Will Yann Martel's new book match Life of Pi success? (SUPPLIED)

Will Yann Martel's new book match Life of Pi success?

Yann Martel came to the world's attention for his quirky Life of Pi, a tale of a boy adrift in a lifeboat with a Bengal tiger that became a bestseller, winning acclaim from the likes of President Barack Obama.

After almost a decade comes Beatrice and Virgil, whose protagonist, Henry, has won riches and renown for a spiritually inclined novel featuring wild animals.

He is a lot like his author, who also lives in Canada, has a young son named Theo and has struggled to complete a Holocaust-themed book.

A sprawling and convoluted work despite its slender spine, Beatrice begins with the rejection of Henry's high-concept "flip book" by his publishers.

Combining a novel and, when turned upside down and over, an essay, Henry's book explores his worry that while there are plenty of war thrillers, war comedies, and war science fictions, the Holocaust is invariably written about in one style: historical realism.

"Was there not a danger to representing the Holocaust in a way always beholden to factuality?" Henry asks. The way he sees it, unless the imagination is applied to historical events, they cannot truly be understood.

His publishers are, however, more concerned about where to put the bar code on a book with two front covers.

Smarting from rejection, Henry leaves Canada for an unspecified foreign city. One day, he receives a fat envelope containing a macabre story by Flaubert, plus pages from a play starring an anthropomorphic donkey named Beatrice and her howler monkey companion, Virgil.

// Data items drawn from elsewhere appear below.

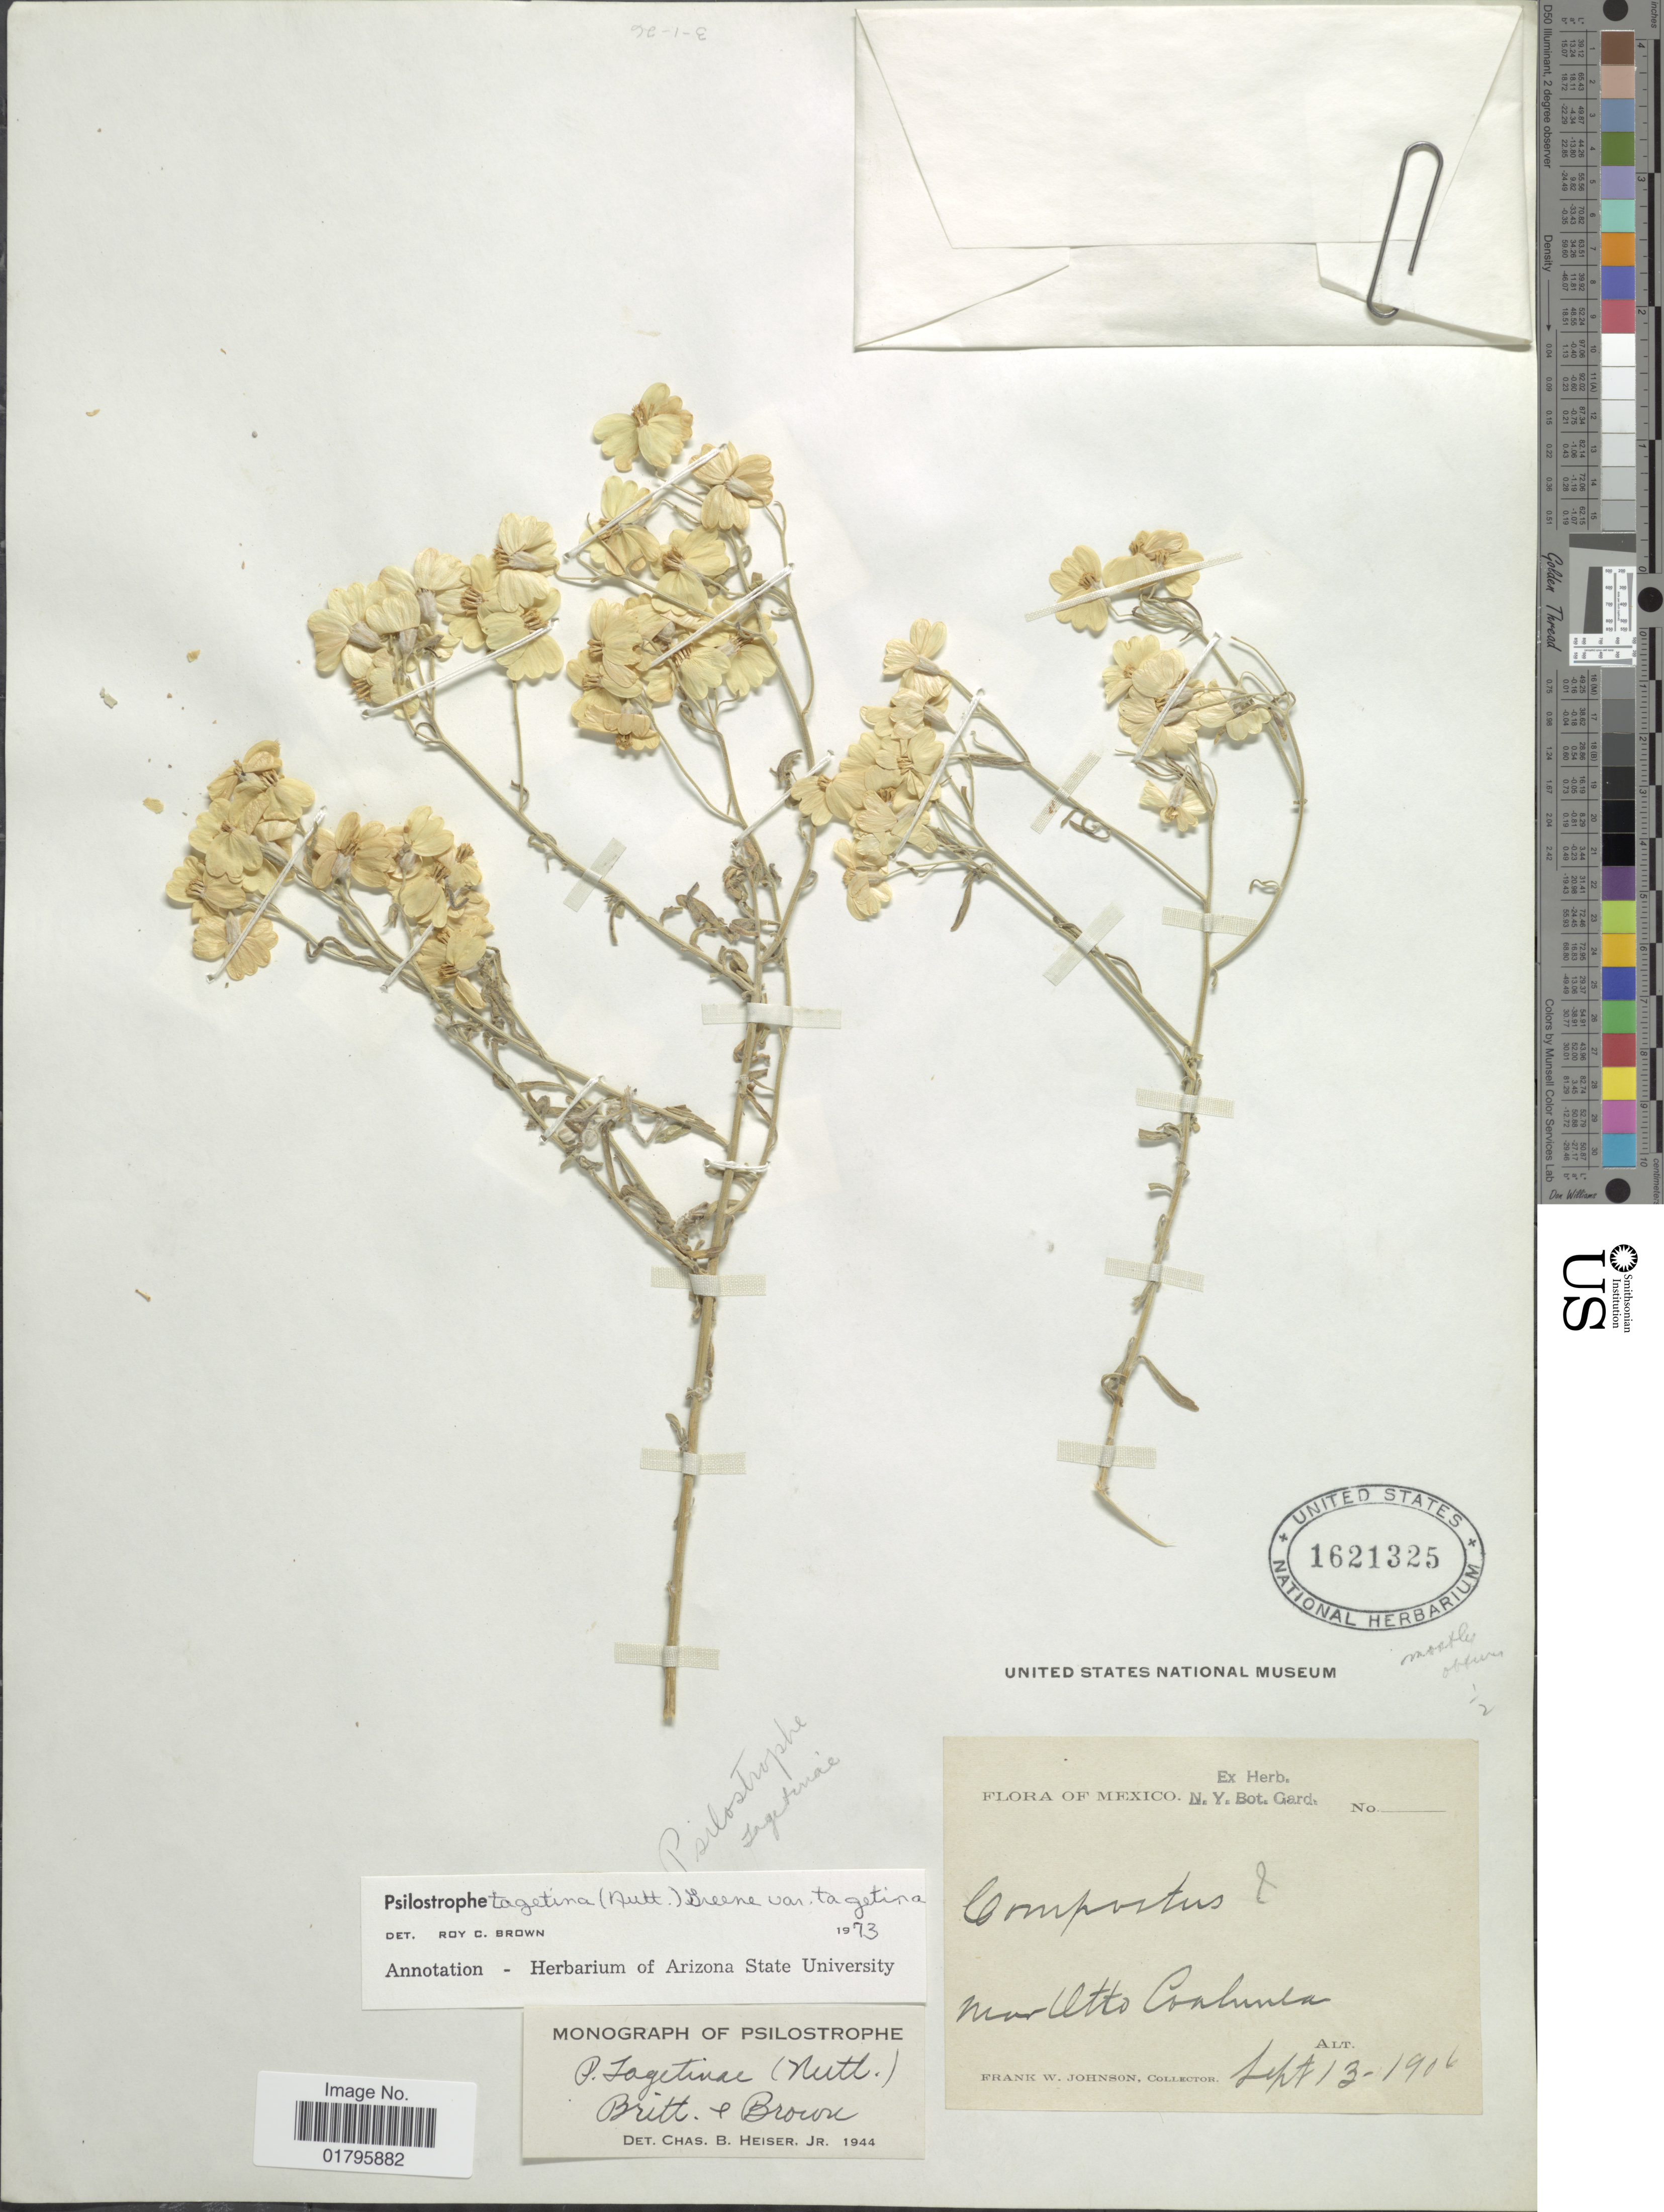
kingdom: Plantae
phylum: Tracheophyta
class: Magnoliopsida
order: Asterales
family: Asteraceae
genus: Psilostrophe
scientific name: Psilostrophe tagetina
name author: (Nutt.) Greene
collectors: F. W. Johnson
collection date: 1906-09-13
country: Mexico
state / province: Coahuila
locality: Near Alto Coahuila.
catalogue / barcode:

There is also an enigmatic plea for help. Though the sender's signature is illegible – Henry can just about decipher the first name, "Henry" – the return address is local. Setting off across the city, he finds himself standing outside a taxidermy store.

So begins a series of meetings between Henry the writer and Henry the taxidermist, a ghoulish control freak in his 80s who's looking for help finishing a play he has been wrestling with for most of his life.

Sections of this play are reproduced at length. Like Henry's doomed flip book, it has little plot and less action. Suspended in Beckettian stasis, Beatrice and Virgil – named after Dante's guides through purgatory to paradise – tramp a country named Shirt, fleeing savage persecution they've dubbed "the Horrors".

Along the way, they obsess over a single, heartbreaking problem. As Virgil puts it, "Oh, Beatrice, how are we going to talk about what happened to us one day when it's over?"

Henry realises the taxidermist's play is an attempt to write about the Holocaust allegorically. Though his flip book made the case for just such an approach, dark inklings about the taxidermist's shadowy past force a startling denouement in an otherwise torpid plot.

Martel has spoken about just how hard Beatrice and Virgil was to write. It has now been bought for large sums by publishers worldwide, and yet a feeling of failure persists.